__Apply what you read__.
[a] Translate this sentence from the SageMaker tutorial excerpt into Spanish: "The endpoint machine has a copy of the artifact generated when training."
[b] Output a verbatim passage from the SageMaker tutorial excerpt, beginning at the words "At this point, there" and stopping after the words "the embedded model.".
[c] According to the SageMaker tutorial excerpt, what machine type is passed as train_instance_type when the estimator is created?

__Document excerpt__.
┌──
The save function is used for serializing a model. The function receives as argument the output of the train function, that is the model object. The model object is then serialized to two files:

A .json file which stores the architecture of the neural network.
A .params file which stores the parameters of the neural network.

def save(net, model_dir):
    y = net(mx.sym.var("data"))
    y.save("{}/model.json".format(model_dir))
    net.collect_params().save("{}/model.params".format(model_dir))

After this function gets executed, the serialized model gets packed into an artifact and then uploaded to Amazon S3.

The Amazon SageMaker script file should now look similar to this gist (opens in a new tab).

Initialising Training

Back to the Jupyter notebook, we will start training. We create an Amazon SageMaker estimator, and we configure some parameters. First, we provide the filename of the training script. Next, we need the role for execution, which you should be able to get automatically if running on the notebook instance. We will use a single GPU (more expensive) machine to do the training. We will train for 5 epochs and use batches of 64 samples. Lastly, training will execute in a Python 3 environment.

estimator = sagemaker.mxnet.MXNet("object-counting-sagemaker-script.py",
          role=sagemaker.get_execution_role(),
          train_instance_count=1,
          train_instance_type="ml.p2.xlarge",
          hyperparameters={"epochs": 5},
          py_version="py3")

We now trigger the training execution and wait for about 10 minutes. The input to the fit function is the S3 path where the train and validation data was uploaded. This information is used automatically by the framework for making the data available on the training machine.

estimator.fit(inputs)

The notebook outputs some information, but it gets interesting towards the last part. Here is a sample:

Epoch :0 loss: 56.1768 perf_test: 0.20 perf_val: 0.21
Epoch :1 loss: 0.7820 perf_test: 0.61 perf_val: 0.59
Epoch :2 loss: 0.1410 perf_test: 0.90 perf_val: 0.87
Epoch :3 loss: 0.1065 perf_test: 0.89 perf_val: 0.90
Epoch :4 loss: 0.0920 perf_test: 0.88 perf_val: 0.86
===== Job Complete =====
Billable seconds: 324

This shows us how training performs. Also, you can see how I was billed for 324 seconds, which is about 5 minutes, so approximately 10 cents. The cool thing is that I paid for using GPU power in an optimized fashion. I have not used the GPU for data processing which I already did, and it also has not idled.

At this point, there should be an artifact on S3 containing the serialized model.

Amazon SageMaker Script - Part II - Deployment

It is now time to put our model to good use by creating a real-life application endpoint that can be queried online. The way deployment works is that a new machine is launched which acts as a REST endpoint. The API it exposes can then be used to make inferences. The endpoint machine has a copy of the artifact generated when training. It uses the Amazon SageMaker script to load the embedded model.
└──
__Recorded data__.
┌──
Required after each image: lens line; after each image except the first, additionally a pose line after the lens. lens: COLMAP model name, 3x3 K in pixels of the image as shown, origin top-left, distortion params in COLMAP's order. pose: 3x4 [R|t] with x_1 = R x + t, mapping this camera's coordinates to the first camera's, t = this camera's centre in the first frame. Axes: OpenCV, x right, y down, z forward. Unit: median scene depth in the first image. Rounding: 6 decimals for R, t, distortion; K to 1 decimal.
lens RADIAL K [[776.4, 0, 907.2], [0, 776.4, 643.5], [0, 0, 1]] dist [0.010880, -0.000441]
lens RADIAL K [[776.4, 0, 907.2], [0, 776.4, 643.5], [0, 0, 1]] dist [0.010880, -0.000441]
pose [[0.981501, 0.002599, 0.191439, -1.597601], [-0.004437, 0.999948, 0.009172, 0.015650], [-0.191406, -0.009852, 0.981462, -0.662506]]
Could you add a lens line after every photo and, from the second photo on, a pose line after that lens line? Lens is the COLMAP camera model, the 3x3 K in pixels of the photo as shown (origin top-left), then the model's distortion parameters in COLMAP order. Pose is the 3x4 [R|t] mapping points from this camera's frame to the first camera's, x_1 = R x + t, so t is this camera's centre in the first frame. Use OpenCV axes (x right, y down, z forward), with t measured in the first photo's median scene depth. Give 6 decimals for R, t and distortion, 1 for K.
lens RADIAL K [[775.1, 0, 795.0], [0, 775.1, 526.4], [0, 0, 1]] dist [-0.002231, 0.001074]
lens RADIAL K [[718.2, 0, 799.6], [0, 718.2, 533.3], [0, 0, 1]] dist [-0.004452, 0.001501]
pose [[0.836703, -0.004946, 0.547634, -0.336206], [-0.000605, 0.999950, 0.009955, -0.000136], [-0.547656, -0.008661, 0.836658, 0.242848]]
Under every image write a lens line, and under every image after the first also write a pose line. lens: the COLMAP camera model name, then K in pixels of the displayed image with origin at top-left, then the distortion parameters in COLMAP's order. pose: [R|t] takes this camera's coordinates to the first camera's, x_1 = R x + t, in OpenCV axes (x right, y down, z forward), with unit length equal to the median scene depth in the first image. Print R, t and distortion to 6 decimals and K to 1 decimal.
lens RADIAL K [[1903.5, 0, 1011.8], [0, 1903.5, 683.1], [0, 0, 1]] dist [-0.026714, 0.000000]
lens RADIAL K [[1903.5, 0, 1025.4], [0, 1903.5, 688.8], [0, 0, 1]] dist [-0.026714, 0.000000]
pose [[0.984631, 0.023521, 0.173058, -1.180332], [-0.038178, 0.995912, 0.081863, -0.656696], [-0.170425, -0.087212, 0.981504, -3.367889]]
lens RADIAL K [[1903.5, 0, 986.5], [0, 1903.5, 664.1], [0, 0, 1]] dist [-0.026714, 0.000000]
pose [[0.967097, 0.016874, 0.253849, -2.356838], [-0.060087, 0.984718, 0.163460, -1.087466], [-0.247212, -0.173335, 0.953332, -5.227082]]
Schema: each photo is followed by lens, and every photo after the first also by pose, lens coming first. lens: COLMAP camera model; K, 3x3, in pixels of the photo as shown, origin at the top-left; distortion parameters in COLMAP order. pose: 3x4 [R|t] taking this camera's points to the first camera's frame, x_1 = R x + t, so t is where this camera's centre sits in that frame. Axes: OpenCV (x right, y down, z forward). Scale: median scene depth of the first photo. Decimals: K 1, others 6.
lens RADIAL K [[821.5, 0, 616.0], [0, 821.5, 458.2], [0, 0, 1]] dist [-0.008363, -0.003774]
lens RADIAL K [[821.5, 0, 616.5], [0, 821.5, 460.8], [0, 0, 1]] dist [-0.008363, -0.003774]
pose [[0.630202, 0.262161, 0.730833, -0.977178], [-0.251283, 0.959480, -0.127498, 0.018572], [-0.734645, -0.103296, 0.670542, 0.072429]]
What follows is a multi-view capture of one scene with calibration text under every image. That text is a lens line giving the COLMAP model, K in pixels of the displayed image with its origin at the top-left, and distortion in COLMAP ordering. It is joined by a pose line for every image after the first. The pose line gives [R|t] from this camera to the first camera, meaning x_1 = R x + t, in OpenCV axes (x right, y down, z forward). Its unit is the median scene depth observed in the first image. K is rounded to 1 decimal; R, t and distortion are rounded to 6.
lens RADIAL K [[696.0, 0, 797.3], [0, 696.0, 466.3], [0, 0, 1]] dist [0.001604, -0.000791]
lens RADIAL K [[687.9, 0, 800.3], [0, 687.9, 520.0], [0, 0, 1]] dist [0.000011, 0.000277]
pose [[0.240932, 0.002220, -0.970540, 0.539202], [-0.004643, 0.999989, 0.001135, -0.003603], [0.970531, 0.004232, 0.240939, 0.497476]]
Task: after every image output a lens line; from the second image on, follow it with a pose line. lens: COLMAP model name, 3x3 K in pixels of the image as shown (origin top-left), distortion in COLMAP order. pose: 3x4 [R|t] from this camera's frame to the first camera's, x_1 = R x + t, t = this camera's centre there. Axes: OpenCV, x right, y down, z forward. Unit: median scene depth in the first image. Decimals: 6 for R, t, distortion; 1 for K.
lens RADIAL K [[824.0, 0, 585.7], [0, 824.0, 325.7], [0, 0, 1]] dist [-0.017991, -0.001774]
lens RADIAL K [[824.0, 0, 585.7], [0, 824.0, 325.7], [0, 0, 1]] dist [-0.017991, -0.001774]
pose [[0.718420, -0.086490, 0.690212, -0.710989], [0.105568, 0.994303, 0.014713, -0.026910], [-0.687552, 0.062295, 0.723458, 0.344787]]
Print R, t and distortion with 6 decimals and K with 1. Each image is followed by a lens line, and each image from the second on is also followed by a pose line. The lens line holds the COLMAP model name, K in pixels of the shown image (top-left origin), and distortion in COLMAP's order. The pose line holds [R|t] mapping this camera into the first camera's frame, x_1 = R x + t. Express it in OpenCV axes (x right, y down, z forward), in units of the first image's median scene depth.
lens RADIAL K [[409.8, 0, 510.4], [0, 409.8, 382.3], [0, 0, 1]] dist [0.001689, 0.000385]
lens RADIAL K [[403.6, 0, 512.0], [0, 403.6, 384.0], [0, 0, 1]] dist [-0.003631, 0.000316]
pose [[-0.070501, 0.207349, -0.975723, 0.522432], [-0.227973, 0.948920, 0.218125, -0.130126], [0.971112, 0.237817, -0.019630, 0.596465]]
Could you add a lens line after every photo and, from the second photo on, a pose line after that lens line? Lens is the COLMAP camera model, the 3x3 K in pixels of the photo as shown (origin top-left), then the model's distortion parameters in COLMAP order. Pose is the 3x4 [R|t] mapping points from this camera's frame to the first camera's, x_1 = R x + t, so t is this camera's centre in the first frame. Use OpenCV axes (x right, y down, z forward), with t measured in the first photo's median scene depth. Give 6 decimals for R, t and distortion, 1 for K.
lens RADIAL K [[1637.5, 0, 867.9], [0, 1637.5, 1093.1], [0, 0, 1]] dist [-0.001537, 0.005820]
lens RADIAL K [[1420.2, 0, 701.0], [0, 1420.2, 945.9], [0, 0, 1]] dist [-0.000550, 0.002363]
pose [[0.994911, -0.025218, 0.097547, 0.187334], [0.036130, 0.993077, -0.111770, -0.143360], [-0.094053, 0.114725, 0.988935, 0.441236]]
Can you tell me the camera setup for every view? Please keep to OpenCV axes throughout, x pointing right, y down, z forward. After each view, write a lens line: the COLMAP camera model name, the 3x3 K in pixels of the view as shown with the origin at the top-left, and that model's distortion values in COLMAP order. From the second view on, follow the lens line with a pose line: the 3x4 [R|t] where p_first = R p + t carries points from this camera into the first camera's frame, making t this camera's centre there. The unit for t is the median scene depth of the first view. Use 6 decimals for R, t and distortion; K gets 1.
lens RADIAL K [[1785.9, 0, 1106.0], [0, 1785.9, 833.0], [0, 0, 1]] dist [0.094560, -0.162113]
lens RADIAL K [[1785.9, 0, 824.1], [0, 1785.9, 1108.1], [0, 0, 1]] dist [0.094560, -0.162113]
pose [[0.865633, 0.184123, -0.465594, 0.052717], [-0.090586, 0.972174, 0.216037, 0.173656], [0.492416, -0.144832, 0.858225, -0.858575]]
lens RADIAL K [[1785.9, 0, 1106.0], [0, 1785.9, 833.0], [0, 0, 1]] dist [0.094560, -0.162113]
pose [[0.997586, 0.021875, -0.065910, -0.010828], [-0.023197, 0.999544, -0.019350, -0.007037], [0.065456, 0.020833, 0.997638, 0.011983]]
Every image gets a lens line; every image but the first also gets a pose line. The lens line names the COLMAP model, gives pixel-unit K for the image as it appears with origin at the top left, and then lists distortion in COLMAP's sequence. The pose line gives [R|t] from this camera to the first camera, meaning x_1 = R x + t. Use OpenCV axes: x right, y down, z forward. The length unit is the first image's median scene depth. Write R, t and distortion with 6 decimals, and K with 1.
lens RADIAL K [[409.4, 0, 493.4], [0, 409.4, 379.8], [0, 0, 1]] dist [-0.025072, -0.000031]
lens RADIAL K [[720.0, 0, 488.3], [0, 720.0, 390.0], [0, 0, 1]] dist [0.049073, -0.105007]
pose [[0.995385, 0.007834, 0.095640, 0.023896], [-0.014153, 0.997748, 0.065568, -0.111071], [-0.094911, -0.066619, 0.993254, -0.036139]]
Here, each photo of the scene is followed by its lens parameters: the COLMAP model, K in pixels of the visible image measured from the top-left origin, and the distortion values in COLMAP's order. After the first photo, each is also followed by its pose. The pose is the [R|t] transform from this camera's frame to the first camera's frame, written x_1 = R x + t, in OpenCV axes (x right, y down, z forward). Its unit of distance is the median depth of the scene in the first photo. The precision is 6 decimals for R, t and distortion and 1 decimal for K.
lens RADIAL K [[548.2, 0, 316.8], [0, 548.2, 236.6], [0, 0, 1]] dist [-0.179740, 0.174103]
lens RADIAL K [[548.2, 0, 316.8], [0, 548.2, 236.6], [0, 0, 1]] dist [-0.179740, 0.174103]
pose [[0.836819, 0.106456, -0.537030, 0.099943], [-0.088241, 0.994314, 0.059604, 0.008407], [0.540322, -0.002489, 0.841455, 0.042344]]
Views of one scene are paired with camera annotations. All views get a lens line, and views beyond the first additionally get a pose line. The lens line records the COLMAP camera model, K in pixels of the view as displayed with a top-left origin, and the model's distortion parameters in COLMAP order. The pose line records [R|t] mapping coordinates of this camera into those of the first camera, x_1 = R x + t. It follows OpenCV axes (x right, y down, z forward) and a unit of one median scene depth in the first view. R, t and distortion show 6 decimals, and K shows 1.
└──
__Task-by-task outputs__.
[a] La máquina del endpoint tiene una copia del artefacto generado durante el entrenamiento.

[b]
At this point, there should be an artifact on S3 containing the serialized model.

Amazon SageMaker Script - Part II - Deployment

It is now time to put our model to good use by creating a real-life application endpoint that can be queried online. The way deployment works is that a new machine is launched which acts as a REST endpoint. The API it exposes can then be used to make inferences. The endpoint machine has a copy of the artifact generated when training. It uses the Amazon SageMaker script to load the embedded model.

[c] ml.p2.xlarge